Fortunately, they take well to pruning and do well when clipped.

How to Propagate Euonymus Japonicus

Euonymus japonicus are propagated by two methods, including seeds and cuttings.

With seeds, they need at least 3 months of cold stratification to ripen.

Once done, they are best sown as early in the year as possible in a cold frame.

The seeds take up to 18 months to germinate.

When they are large enough to handle, prick the seedlings out of the cold frame, transplant them in pots, and grow them in a greenhouse through their first winter.

Once the last frost has passed, plant the established plants permanently in late spring or early summer.

When propagating with cuttings, use 1.5” inch to almost 3” inch half-ripe wood cuttings taken at the node or ones with a node.

Plant them in a cold frame during July and August.

Also, use mature wood cuttings and plant them in October in a frame.

In both cases, the cuttings are easy to grow and root steadily at any given time of the year, provided they are given appropriate heating.

Evergreen Euonymus Pest or Diseases

Evergreen Euonymus is known to be one of the plants notably resistant to honey fungus.

However, root rot and some fungal diseases are a problem due to overwatering.

Euonymus scale, fungal leaf spots, crown gall, witches’ broom, stem dieback, and powdery mildew are troublesome additional diseases.

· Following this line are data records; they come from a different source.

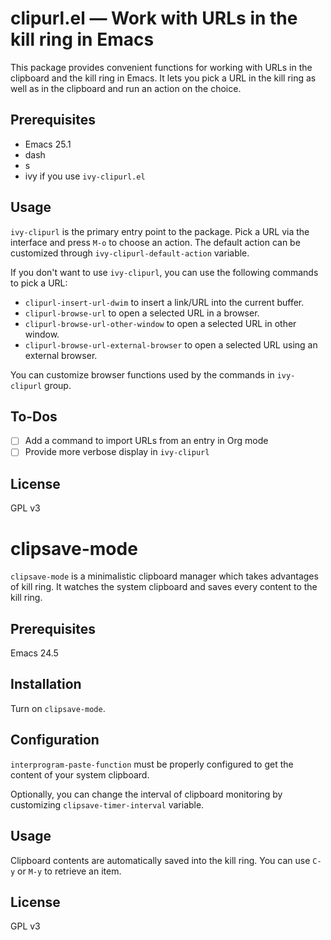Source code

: * clipurl.el --- Work with URLs in the kill ring in Emacs
#+begin_html
<a href="https://github.com/akirak/clipurl.el/actions?query=workflow%3ACI">
<img src="https://github.com/akirak/clipurl.el/workflows/CI/badge.svg" alt="CI status">
</a>
#+end_html

This package provides convenient functions for working with URLs in
the clipboard and the kill ring in Emacs. It lets you pick a URL in
the kill ring as well as in the clipboard and run an action on the
choice.
** Prerequisites
- Emacs 25.1
- dash
- s
- ivy if you use =ivy-clipurl.el=
** Usage
=ivy-clipurl= is the primary entry point to the package. Pick a URL via the interface and press ~M-o~ to choose an action. The default action can be customized through =ivy-clipurl-default-action= variable.

If you don't want to use =ivy-clipurl=, you can use the following commands
to pick a URL:

- =clipurl-insert-url-dwim= to insert a link/URL into the current buffer.
- =clipurl-browse-url= to open a selected URL in a browser.
- =clipurl-browse-url-other-window= to open a selected URL in other window.
- =clipurl-browse-url-external-browser= to open a selected URL using an external browser.

You can customize browser functions used by the commands in =ivy-clipurl= group.
** To-Dos
- [ ] Add a command to import URLs from an entry in Org mode
- [ ] Provide more verbose display in =ivy-clipurl=
** License
GPL v3
* clipsave-mode
=clipsave-mode= is a minimalistic clipboard manager which takes advantages of kill ring. It watches the system clipboard and saves every content to the kill ring.
** Prerequisites
Emacs 24.5
** Installation
Turn on =clipsave-mode=.
** Configuration
=interprogram-paste-function= must be properly configured to get the content of your system clipboard.

Optionally, you can change the interval of clipboard monitoring by customizing =clipsave-timer-interval= variable.
** Usage
Clipboard contents are automatically saved into the kill ring. You can use ~C-y~ or ~M-y~ to retrieve an item.
** License
GPL v3
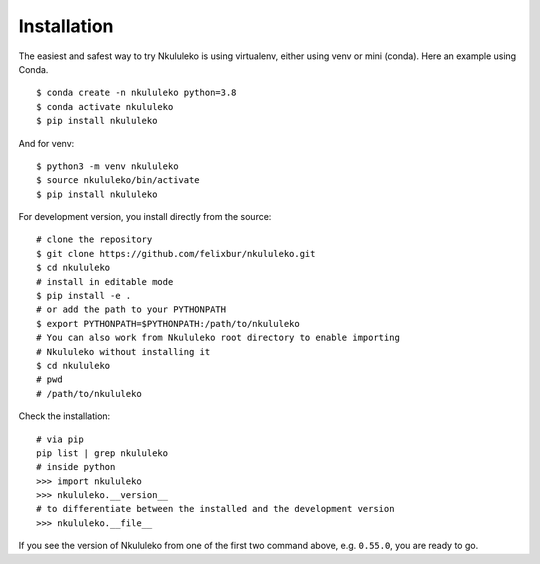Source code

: Installation
----------------

The easiest and safest way to try Nkululeko is using virtualenv, either using venv or mini (conda).  Here an example using Conda. ::


    $ conda create -n nkululeko python=3.8  
    $ conda activate nkululeko  
    $ pip install nkululeko  

And for venv: ::

    $ python3 -m venv nkululeko  
    $ source nkululeko/bin/activate  
    $ pip install nkululeko

For development version, you install directly from the source: ::

    # clone the repository  
    $ git clone https://github.com/felixbur/nkululeko.git  
    $ cd nkululeko  
    # install in editable mode  
    $ pip install -e .  
    # or add the path to your PYTHONPATH
    $ export PYTHONPATH=$PYTHONPATH:/path/to/nkululeko
    # You can also work from Nkululeko root directory to enable importing 
    # Nkululeko without installing it
    $ cd nkululeko
    # pwd
    # /path/to/nkululeko

Check the installation: ::

    # via pip
    pip list | grep nkululeko
    # inside python
    >>> import nkululeko
    >>> nkululeko.__version__
    # to differentiate between the installed and the development version
    >>> nkululeko.__file__

If you see the version of Nkululeko from one of the first two command above, e.g. ``0.55.0``, you are ready to go.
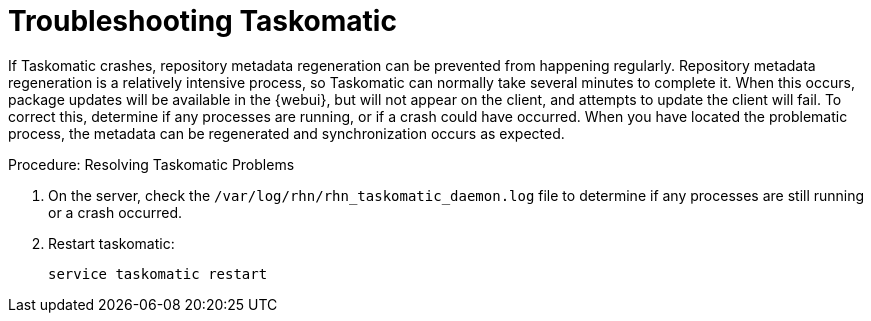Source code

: [[troubleshooting-taskomatic]]
= Troubleshooting Taskomatic
////
PUT THIS COMMENT AT THE TOP OF TROUBLESHOOTING SECTIONS

Troubleshooting format:

One sentence each:
Cause: What created the problem?
Consequence: What does the user see when this happens?
Fix: What can the user do to fix this problem?
Result: What happens after the user has completed the fix?

If more detailed instructions are required, put them in a "Resolving" procedure:
.Procedure: Resolving Widget Wobbles
. First step
. Another step
. Last step
////

If Taskomatic crashes, repository metadata regeneration can be prevented from happening regularly. 
Repository metadata regeneration is a relatively intensive process, so Taskomatic can normally take several minutes to complete it.
When this occurs, package updates will be available in the {webui}, but will not appear on the client, and attempts to update the client will fail.
To correct this, determine if any processes are running, or if a crash could have occurred.
When you have located the problematic process, the metadata can be regenerated and synchronization occurs as expected.

.Procedure: Resolving Taskomatic Problems

. On the server, check the [path]``/var/log/rhn/rhn_taskomatic_daemon.log`` file to determine if any processes are still running or a crash occurred.
. Restart taskomatic:
+
----
service taskomatic restart
----
+
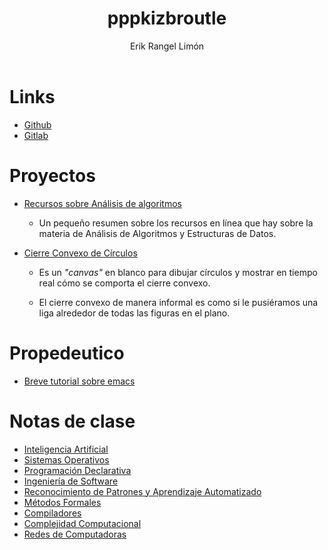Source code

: #+title: pppkizbroutle
#+author: Erik Rangel Limón

* Links

  - [[https://github.com/pppkizbroutle][Github]]
  - [[https://gitlab.com/pppkizbroutle][Gitlab]]
  
* Proyectos

  - [[./algoritmos/Algoritmos.org][Recursos sobre Análisis de algoritmos]]

    - Un pequeño resumen sobre los recursos en línea que hay sobre la
      materia de Análisis de Algoritmos y Estructuras de Datos.

  - [[./geometria/index.html][Cierre Convexo de Círculos]]

    - Es un /"canvas"/ en blanco para dibujar círculos y mostrar en tiempo
      real cómo se comporta el cierre convexo.

    - El cierre convexo de manera informal es como si le pusiéramos una
      liga alrededor de todas las figuras en el plano.
    
* Propedeutico

  - [[./prope/emacs.org][Breve tutorial sobre emacs]]
  
* Notas de clase

  - [[./notas/IA/Notas.org][Inteligencia Artificial]]
  - [[./notas/SO/Notas.org][Sistemas Operativos]]
  - [[./notas/Declarativa/Notas.org][Programación Declarativa]]
  - [[./notas/IS/Notas.org][Ingeniería de Software]]
  - [[./notas/Aprendizaje/notas.org][Reconocimiento de Patrones y Aprendizaje Automatizado]]
  - [[./notas/MFormales/notas.org][Métodos Formales]]
  - [[./notas/Compiladores/notas.org][Compiladores]]
  - [[./notas/Complejidad/notas.org][Complejidad Computacional]]
  - [[./notas/Redes/notas.org][Redes de Computadoras]]
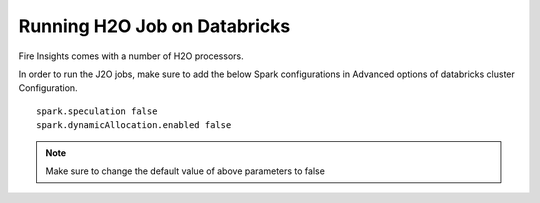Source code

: Running H2O Job on Databricks
======================

Fire Insights comes with a number of H2O processors.

In order to run the J2O jobs, make sure to add the below Spark configurations in Advanced options of databricks cluster Configuration.

::

    spark.speculation false
    spark.dynamicAllocation.enabled false

.. note:: Make sure to change the default value of above parameters to false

As for pests, the Evergreen Euonymus plant is susceptible to aphids, mealybugs, leaf miner, mites, and attacks from caterpillars, especially during the flowering season.

This evergreen shrub is also a natural host of the sugar beet fly.

Known Hazards:

If you didn’t know, the Evergreen Japanese Euonymus species is known to have toxic parts.

While parts like leaves, fruits, and flowers are a problem, the seeds contain the most amount of toxins.

When consumed in large quantities by animals or humans, it can trigger bouts of vomiting and diarrhea.

It can cause other symptoms like weakness, chills, and convulsions, and can put someone in a coma.

It’s important you be very cautious when planting Evergreen Euonymus in your home, especially if you have children or plants.

Suggested Evergreen Euonymus Japonicus Uses

Despite having some toxic characteristics, box leaf Euonymus plants are used for multiple purposes.

For instance, they are frequently grown as excellent hedge plants in both public and private gardens.

The evergreen spindle is also often used as landscape plants, ornamental plants, topiary, and other garden designs.

Besides agroforestry, Evergreen Euonymus is also used for medicinal purposes.

The bark supposedly has antirheumatic, diuretic, and tonic qualities, and the leaves are used to ease difficult deliveries.

The roots and stems of the plant are also known to yield up to 7 percent gutta-percha, which is a non-elastic rubber used as an electrical insulator.

The same material is also used to make certain plastics.